__What is needed__: Set down every line of the rows below without any change, keeping the original order and line breaks.

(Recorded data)
::::::::
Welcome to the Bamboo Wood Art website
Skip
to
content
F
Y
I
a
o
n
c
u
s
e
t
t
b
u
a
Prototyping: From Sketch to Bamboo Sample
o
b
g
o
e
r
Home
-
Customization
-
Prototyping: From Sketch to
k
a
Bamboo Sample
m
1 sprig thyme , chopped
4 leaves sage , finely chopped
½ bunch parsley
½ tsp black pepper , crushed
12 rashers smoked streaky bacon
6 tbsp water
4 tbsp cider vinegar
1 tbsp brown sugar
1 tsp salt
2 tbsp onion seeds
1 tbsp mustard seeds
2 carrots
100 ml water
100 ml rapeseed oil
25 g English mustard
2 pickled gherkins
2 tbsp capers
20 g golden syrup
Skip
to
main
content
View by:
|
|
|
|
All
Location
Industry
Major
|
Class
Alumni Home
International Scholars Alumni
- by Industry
::::::::
__Result__:
Welcome to the Bamboo Wood Art website
Skip
to
content
F
Y
I
a
o
n
c
u
s
e
t
t
b
u
a
Prototyping: From Sketch to Bamboo Sample
o
b
g
o
e
r
Home
-
Customization
-
Prototyping: From Sketch to
k
a
Bamboo Sample
m
1 sprig thyme , chopped
4 leaves sage , finely chopped
½ bunch parsley
½ tsp black pepper , crushed
12 rashers smoked streaky bacon
6 tbsp water
4 tbsp cider vinegar
1 tbsp brown sugar
1 tsp salt
2 tbsp onion seeds
1 tbsp mustard seeds
2 carrots
100 ml water
100 ml rapeseed oil
25 g English mustard
2 pickled gherkins
2 tbsp capers
20 g golden syrup
Skip
to
main
content
View by:
|
|
|
|
All
Location
Industry
Major
|
Class
Alumni Home
International Scholars Alumni
- by Industry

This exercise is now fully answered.